### [DIRECTIONS FOR THIS TASK]
Restate word for word every entry that appears below, skipping its pictures.

### [EXERCISE MATERIAL]
=== Section Start ===

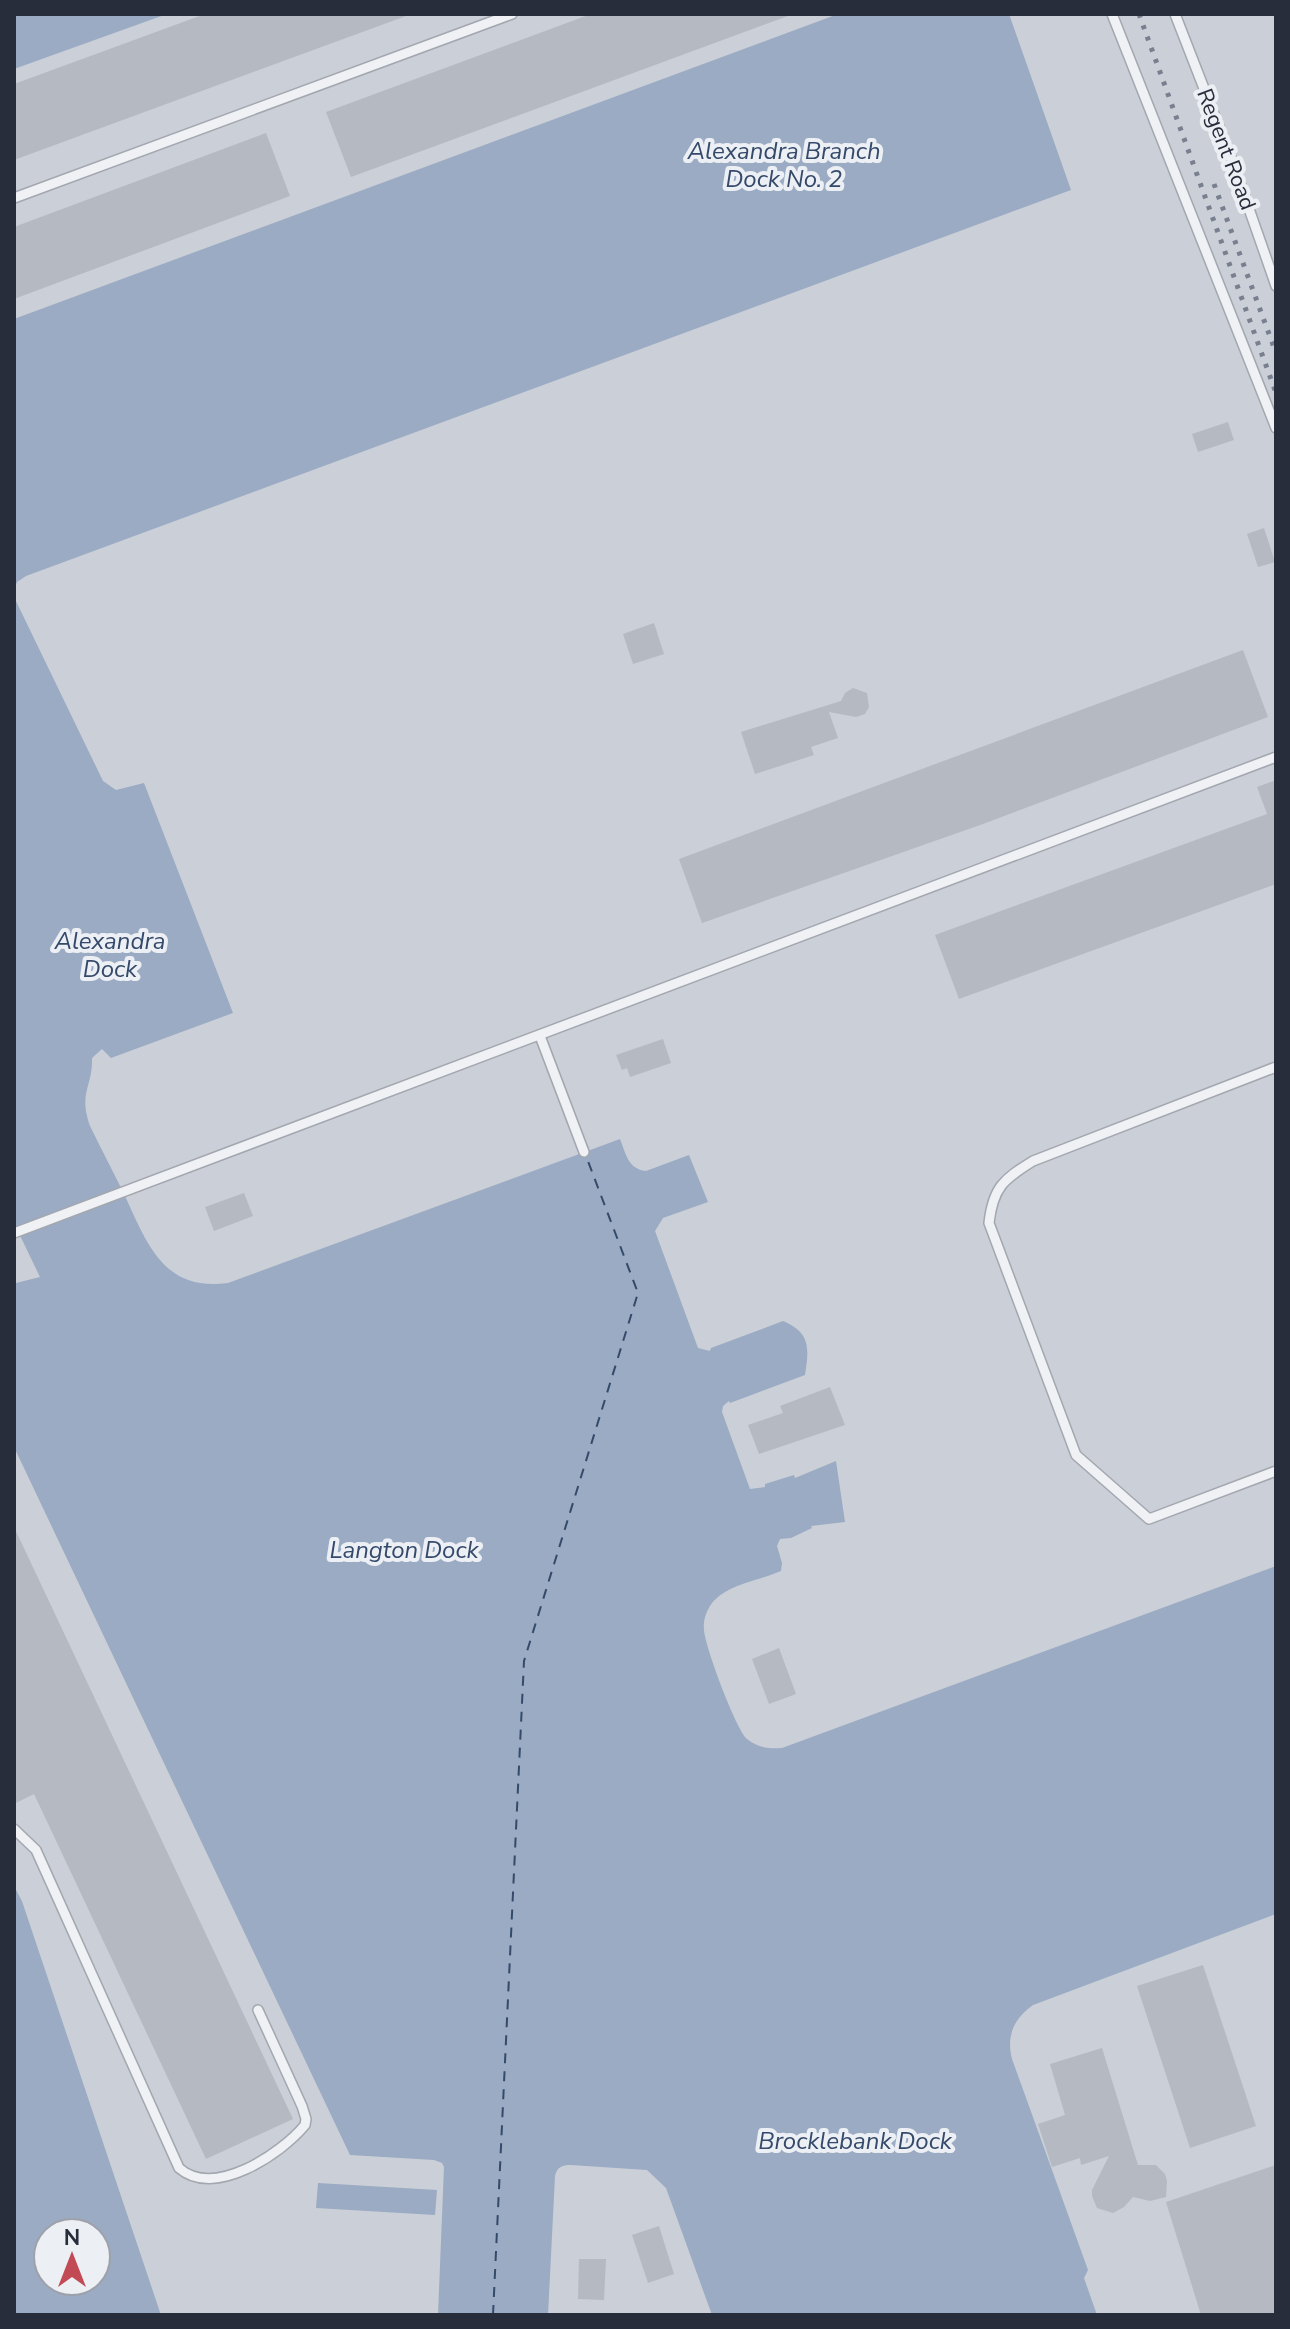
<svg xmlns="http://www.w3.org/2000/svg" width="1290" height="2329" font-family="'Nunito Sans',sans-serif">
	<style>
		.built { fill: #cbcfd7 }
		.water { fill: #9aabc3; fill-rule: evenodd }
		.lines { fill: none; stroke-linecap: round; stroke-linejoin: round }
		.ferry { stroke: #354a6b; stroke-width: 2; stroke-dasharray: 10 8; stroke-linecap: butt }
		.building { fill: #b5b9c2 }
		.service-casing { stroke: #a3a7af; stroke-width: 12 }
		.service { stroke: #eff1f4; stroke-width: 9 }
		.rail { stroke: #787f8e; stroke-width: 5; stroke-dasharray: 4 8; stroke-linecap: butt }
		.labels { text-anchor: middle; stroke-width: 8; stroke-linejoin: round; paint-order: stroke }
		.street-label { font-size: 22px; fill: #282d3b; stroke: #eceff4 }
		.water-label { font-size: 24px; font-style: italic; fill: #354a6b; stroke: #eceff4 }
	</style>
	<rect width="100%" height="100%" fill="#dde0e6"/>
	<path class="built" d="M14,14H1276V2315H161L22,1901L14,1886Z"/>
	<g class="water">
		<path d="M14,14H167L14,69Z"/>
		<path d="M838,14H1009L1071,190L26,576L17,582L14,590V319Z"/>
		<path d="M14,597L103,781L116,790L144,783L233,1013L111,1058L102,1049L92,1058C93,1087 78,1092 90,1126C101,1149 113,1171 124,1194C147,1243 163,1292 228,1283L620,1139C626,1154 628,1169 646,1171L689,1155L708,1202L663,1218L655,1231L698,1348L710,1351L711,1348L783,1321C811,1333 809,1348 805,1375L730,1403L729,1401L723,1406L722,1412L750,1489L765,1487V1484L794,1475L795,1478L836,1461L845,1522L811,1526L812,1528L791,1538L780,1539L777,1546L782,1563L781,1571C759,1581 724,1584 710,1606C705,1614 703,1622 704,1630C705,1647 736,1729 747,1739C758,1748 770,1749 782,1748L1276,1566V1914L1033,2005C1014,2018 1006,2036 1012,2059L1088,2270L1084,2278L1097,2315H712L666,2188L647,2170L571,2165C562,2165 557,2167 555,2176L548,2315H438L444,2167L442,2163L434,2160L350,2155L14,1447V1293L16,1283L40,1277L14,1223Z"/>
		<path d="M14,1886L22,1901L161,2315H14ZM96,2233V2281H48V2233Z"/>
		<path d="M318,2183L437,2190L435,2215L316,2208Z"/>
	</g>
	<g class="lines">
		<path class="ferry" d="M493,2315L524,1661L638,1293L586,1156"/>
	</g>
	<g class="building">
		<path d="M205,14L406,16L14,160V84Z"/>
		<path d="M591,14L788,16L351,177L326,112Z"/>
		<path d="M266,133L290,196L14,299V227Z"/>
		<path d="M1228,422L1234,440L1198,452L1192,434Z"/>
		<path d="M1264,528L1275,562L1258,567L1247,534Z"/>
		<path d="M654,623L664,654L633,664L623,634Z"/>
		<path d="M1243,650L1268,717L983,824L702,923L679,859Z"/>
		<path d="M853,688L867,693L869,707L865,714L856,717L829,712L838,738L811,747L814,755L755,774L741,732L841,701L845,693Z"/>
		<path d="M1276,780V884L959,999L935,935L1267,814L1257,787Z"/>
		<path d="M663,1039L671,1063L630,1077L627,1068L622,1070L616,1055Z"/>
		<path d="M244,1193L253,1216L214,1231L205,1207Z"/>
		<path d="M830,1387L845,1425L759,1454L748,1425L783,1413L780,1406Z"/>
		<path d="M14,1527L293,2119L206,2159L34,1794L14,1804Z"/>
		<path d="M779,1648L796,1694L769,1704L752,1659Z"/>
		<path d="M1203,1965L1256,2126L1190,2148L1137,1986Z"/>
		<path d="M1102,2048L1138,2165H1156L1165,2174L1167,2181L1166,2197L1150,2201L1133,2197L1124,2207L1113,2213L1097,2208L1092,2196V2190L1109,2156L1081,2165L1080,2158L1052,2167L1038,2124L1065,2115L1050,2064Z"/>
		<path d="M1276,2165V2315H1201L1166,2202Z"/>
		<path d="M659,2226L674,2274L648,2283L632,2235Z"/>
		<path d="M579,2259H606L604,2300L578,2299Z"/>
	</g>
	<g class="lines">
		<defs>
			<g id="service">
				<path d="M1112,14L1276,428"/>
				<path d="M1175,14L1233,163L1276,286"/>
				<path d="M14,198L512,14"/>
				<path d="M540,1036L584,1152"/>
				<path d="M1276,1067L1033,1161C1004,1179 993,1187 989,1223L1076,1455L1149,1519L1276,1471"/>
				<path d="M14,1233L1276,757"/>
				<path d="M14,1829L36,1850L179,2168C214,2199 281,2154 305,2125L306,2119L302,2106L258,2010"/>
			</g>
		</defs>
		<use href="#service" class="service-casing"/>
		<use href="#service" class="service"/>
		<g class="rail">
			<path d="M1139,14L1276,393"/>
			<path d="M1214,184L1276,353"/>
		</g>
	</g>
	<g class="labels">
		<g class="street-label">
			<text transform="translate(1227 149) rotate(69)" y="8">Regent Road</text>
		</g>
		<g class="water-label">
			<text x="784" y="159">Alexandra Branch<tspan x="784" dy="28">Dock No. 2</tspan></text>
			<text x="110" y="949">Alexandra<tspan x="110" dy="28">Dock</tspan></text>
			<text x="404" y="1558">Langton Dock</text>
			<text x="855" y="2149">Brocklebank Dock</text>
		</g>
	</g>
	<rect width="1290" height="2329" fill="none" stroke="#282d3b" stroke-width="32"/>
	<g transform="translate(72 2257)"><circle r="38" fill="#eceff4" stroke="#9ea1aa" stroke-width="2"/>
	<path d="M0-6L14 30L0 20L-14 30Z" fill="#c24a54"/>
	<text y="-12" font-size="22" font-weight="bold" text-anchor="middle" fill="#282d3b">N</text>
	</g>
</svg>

=== Section End ===

### [TASK ANSWER]
<svg xmlns="http://www.w3.org/2000/svg" width="1290" height="2329" font-family="'Nunito Sans',sans-serif">
	<style>
		.built { fill: #cbcfd7 }
		.water { fill: #9aabc3; fill-rule: evenodd }
		.lines { fill: none; stroke-linecap: round; stroke-linejoin: round }
		.ferry { stroke: #354a6b; stroke-width: 2; stroke-dasharray: 10 8; stroke-linecap: butt }
		.building { fill: #b5b9c2 }
		.service-casing { stroke: #a3a7af; stroke-width: 12 }
		.service { stroke: #eff1f4; stroke-width: 9 }
		.rail { stroke: #787f8e; stroke-width: 5; stroke-dasharray: 4 8; stroke-linecap: butt }
		.labels { text-anchor: middle; stroke-width: 8; stroke-linejoin: round; paint-order: stroke }
		.street-label { font-size: 22px; fill: #282d3b; stroke: #eceff4 }
		.water-label { font-size: 24px; font-style: italic; fill: #354a6b; stroke: #eceff4 }
	</style>
	<rect width="100%" height="100%" fill="#dde0e6"/>
	<path class="built" d="M14,14H1276V2315H161L22,1901L14,1886Z"/>
	<g class="water">
		<path d="M14,14H167L14,69Z"/>
		<path d="M838,14H1009L1071,190L26,576L17,582L14,590V319Z"/>
		<path d="M14,597L103,781L116,790L144,783L233,1013L111,1058L102,1049L92,1058C93,1087 78,1092 90,1126C101,1149 113,1171 124,1194C147,1243 163,1292 228,1283L620,1139C626,1154 628,1169 646,1171L689,1155L708,1202L663,1218L655,1231L698,1348L710,1351L711,1348L783,1321C811,1333 809,1348 805,1375L730,1403L729,1401L723,1406L722,1412L750,1489L765,1487V1484L794,1475L795,1478L836,1461L845,1522L811,1526L812,1528L791,1538L780,1539L777,1546L782,1563L781,1571C759,1581 724,1584 710,1606C705,1614 703,1622 704,1630C705,1647 736,1729 747,1739C758,1748 770,1749 782,1748L1276,1566V1914L1033,2005C1014,2018 1006,2036 1012,2059L1088,2270L1084,2278L1097,2315H712L666,2188L647,2170L571,2165C562,2165 557,2167 555,2176L548,2315H438L444,2167L442,2163L434,2160L350,2155L14,1447V1293L16,1283L40,1277L14,1223Z"/>
		<path d="M14,1886L22,1901L161,2315H14ZM96,2233V2281H48V2233Z"/>
		<path d="M318,2183L437,2190L435,2215L316,2208Z"/>
	</g>
	<g class="lines">
		<path class="ferry" d="M493,2315L524,1661L638,1293L586,1156"/>
	</g>
	<g class="building">
		<path d="M205,14L406,16L14,160V84Z"/>
		<path d="M591,14L788,16L351,177L326,112Z"/>
		<path d="M266,133L290,196L14,299V227Z"/>
		<path d="M1228,422L1234,440L1198,452L1192,434Z"/>
		<path d="M1264,528L1275,562L1258,567L1247,534Z"/>
		<path d="M654,623L664,654L633,664L623,634Z"/>
		<path d="M1243,650L1268,717L983,824L702,923L679,859Z"/>
		<path d="M853,688L867,693L869,707L865,714L856,717L829,712L838,738L811,747L814,755L755,774L741,732L841,701L845,693Z"/>
		<path d="M1276,780V884L959,999L935,935L1267,814L1257,787Z"/>
		<path d="M663,1039L671,1063L630,1077L627,1068L622,1070L616,1055Z"/>
		<path d="M244,1193L253,1216L214,1231L205,1207Z"/>
		<path d="M830,1387L845,1425L759,1454L748,1425L783,1413L780,1406Z"/>
		<path d="M14,1527L293,2119L206,2159L34,1794L14,1804Z"/>
		<path d="M779,1648L796,1694L769,1704L752,1659Z"/>
		<path d="M1203,1965L1256,2126L1190,2148L1137,1986Z"/>
		<path d="M1102,2048L1138,2165H1156L1165,2174L1167,2181L1166,2197L1150,2201L1133,2197L1124,2207L1113,2213L1097,2208L1092,2196V2190L1109,2156L1081,2165L1080,2158L1052,2167L1038,2124L1065,2115L1050,2064Z"/>
		<path d="M1276,2165V2315H1201L1166,2202Z"/>
		<path d="M659,2226L674,2274L648,2283L632,2235Z"/>
		<path d="M579,2259H606L604,2300L578,2299Z"/>
	</g>
	<g class="lines">
		<defs>
			<g id="service">
				<path d="M1112,14L1276,428"/>
				<path d="M1175,14L1233,163L1276,286"/>
				<path d="M14,198L512,14"/>
				<path d="M540,1036L584,1152"/>
				<path d="M1276,1067L1033,1161C1004,1179 993,1187 989,1223L1076,1455L1149,1519L1276,1471"/>
				<path d="M14,1233L1276,757"/>
				<path d="M14,1829L36,1850L179,2168C214,2199 281,2154 305,2125L306,2119L302,2106L258,2010"/>
			</g>
		</defs>
		<use href="#service" class="service-casing"/>
		<use href="#service" class="service"/>
		<g class="rail">
			<path d="M1139,14L1276,393"/>
			<path d="M1214,184L1276,353"/>
		</g>
	</g>
	<g class="labels">
		<g class="street-label">
			<text transform="translate(1227 149) rotate(69)" y="8">Regent Road</text>
		</g>
		<g class="water-label">
			<text x="784" y="159">Alexandra Branch<tspan x="784" dy="28">Dock No. 2</tspan></text>
			<text x="110" y="949">Alexandra<tspan x="110" dy="28">Dock</tspan></text>
			<text x="404" y="1558">Langton Dock</text>
			<text x="855" y="2149">Brocklebank Dock</text>
		</g>
	</g>
	<rect width="1290" height="2329" fill="none" stroke="#282d3b" stroke-width="32"/>
	<g transform="translate(72 2257)"><circle r="38" fill="#eceff4" stroke="#9ea1aa" stroke-width="2"/>
	<path d="M0-6L14 30L0 20L-14 30Z" fill="#c24a54"/>
	<text y="-12" font-size="22" font-weight="bold" text-anchor="middle" fill="#282d3b">N</text>
	</g>
</svg>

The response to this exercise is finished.